Extract provided >>
The times are certainly different, and nowadays from 80% to 85% of a project for electronic equipment goes on the development of the chip. That is why Genius has eight people trained in chip design. This way, the institute gains competitiveness and places itself in the global marketing such a way that it now attracts multinationals. One of Genius’s major areas of business is cell phones. “We are developing for Siemens a family of equipment that is three generations ahead of what is being marketed in Brazil. It involves an operating system with unprecedented interfaces and applications with GSM technology (which stands for Global System for Mobile Communications) that the company is going to launch at the end of 2004”, explains Vianna, who went to negotiate the contract in the company’s headquarters in Germany. “It is a world-wide contract, and Siemens has already asked for it to be expanded.”

Besides Gradiente and Siemens, other large companies have now availed themselves of the knowledge generated by Genius. The area of voice recognition in Portuguese is one of those that have called most attention. The development of this system has gathered together 30 persons at the institute and is the group with the largest number of researchers. It is made up of engineers and linguists who have recorded the speech Brazilians from 250 cities, capturing ways of speaking that total over a thousand voice samples. All this material is being processed and put into software. Voice recognition may be used in remote controls, a voice portal on the Internet, service centers and air conditioning apparatuses.

One of the companies to use voice recognition experimentally was Deca, a manufacturer of bathroom metals and fixtures. They used this system to display in an experimental manner, at the International Fair of the Construction Industry (Feicon), held in São Paulo in April, an intelligent bathroom that answers commands to switch the light on and off, as well as switching the shower on and opening the faucets. At the 2002 Automobile Saloon, General Motors showed a Vectra model adapted to receiving spoken instructions. Functions like locking doors, switching on the headlights, switching on the radio, the left or right indicator, were carried out with spoken commands. In this experiment, the installation of the system in the car was handled by professors and students from the Faculty of Industrial Engineering (FEI), in São Bernardo do Campo (SP).

Task to complete >>
Answer from the text above on the Genius institute:
(a) How many people at Genius are trained in chip design?
(b) Speech from Brazilians in how many cities was recorded for the voice recognition work?
(c) At what event did General Motors show a Vectra model adapted to receive spoken instructions?

Dataset content >>
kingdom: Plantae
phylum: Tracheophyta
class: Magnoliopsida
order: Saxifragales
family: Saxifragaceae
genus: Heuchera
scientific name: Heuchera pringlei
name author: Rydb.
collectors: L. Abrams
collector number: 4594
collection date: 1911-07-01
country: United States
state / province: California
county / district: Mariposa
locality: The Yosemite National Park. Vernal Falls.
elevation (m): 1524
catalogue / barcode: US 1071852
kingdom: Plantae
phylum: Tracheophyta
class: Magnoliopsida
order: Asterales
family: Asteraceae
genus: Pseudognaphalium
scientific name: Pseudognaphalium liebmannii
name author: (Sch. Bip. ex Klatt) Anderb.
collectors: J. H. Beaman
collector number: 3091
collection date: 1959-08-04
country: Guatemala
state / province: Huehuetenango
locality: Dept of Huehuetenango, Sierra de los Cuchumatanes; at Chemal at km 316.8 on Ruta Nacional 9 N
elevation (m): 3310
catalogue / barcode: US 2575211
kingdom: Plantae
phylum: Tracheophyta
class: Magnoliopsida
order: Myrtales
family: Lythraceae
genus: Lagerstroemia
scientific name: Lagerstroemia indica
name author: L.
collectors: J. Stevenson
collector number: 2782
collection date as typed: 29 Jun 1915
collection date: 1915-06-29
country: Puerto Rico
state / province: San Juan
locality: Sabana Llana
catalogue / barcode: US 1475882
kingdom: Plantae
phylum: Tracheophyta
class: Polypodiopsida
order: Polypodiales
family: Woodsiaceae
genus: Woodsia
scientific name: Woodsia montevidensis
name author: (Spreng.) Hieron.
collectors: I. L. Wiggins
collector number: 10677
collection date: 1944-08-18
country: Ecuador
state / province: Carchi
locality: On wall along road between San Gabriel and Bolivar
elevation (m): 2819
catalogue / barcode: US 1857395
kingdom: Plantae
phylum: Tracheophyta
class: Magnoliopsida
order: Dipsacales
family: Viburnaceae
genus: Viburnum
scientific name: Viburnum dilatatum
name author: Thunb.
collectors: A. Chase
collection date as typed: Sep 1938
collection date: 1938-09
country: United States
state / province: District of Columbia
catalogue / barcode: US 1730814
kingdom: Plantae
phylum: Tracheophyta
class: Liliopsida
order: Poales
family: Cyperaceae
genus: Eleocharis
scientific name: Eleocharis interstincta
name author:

Solution for this problem >>
(a) Eight.
(b) 250.
(c) The 2002 Automobile Saloon.